- Born: October 19, 1925 (age 100) Morristown, New Jersey
- Education: Polytechnic Institute of Brooklyn (1947); Princeton University (1949, 1950);
- Awards: APS Fellow (1959); APS Polymer Physics Prize (1977); Humboldt Prize (1983);
- Scientific career
- Fields: Biophysics
- Workplaces: University of Michigan
- Doctoral students: Willie Hobbs Moore

= Samuel Krimm =

American biophysicist

Samuel Krimm (born October 19, 1925) is an American physicist with a research focus in biophysics (spectroscopy, macromolecules, protein folding). He is professor emeritus and research scientist emeritus at University of Michigan.

== Education ==
Krimm earned a BS in chemistry, from Polytechnic Institute of Brooklyn (1947), and MS and PhD in physical chemistry from Princeton University (1949, 1950).

== Career highlights ==
Krimm was elected fellow of the American Physical Society in 1959.

In 1977, Krimm received the American Physical Society's Polymer Physics Prize "For his outstanding experimental studies and theoretical developments in infrared and Ra-man spectroscopy and X-ray scattering from natural and synthetic polymers".

In 1983, he was awarded the Humboldt Prize.

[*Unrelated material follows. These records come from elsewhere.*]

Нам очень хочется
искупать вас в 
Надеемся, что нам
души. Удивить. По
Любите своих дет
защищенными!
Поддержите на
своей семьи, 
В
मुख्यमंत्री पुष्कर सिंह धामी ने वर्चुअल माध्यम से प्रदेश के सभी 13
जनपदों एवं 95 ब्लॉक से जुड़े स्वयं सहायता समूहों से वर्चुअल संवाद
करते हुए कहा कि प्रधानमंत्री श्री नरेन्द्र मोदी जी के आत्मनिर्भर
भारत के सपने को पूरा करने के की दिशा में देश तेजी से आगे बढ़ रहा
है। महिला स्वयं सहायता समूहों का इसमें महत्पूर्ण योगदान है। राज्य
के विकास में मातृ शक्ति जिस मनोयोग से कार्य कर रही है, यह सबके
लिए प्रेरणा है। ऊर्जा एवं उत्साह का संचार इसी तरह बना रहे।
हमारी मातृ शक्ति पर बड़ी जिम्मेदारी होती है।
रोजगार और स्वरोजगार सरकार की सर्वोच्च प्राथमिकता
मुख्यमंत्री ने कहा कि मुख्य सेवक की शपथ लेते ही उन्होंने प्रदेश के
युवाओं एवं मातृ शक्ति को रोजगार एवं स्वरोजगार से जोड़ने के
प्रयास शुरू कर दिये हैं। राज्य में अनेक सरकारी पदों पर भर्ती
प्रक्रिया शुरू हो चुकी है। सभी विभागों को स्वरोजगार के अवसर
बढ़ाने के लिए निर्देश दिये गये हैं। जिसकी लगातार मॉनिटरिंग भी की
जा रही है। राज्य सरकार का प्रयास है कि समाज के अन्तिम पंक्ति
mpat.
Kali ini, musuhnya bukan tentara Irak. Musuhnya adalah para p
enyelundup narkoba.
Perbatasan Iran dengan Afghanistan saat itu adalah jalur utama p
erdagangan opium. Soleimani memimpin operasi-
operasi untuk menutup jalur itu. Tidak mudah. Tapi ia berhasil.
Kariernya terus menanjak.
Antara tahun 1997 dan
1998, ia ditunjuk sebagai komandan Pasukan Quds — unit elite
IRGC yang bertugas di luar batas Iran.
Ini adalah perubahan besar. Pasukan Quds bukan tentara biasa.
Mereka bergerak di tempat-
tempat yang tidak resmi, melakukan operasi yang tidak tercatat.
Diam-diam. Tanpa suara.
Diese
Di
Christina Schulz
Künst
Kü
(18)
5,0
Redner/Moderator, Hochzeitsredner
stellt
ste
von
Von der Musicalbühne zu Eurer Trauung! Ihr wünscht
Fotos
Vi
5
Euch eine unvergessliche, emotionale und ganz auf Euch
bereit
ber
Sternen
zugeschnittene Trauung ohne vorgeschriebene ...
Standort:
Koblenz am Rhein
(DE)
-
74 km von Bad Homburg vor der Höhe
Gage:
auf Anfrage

From 1967-1972 he was doctoral advisor for Willie Hobbs Moore, who earned the first PhD in physics for an African-American woman at an American university.

He was the first Director of the University of Michigan Program in Protein Structure and Design, created in 1985.

He has published over 300 peer-reviewed articles, on the infrared and Raman spectroscopy of synthetic polymers and proteins, and in the field of theoretical and computational studies of the structures of such macromolecules.

In his most recent work, he and colleague/collaborator Noemi Mirkin have proposed a new paradigm in the field of protein folding they term "milieu folding" demonstrating that the presence of particular molecules in the surrounding aqueous environment of a protein molecule ("milieu") can alter the propensities for the folded structure of the protein. They suggest that this is a more appropriate framework than "misfolding" to explore and understand protein-folding diseases.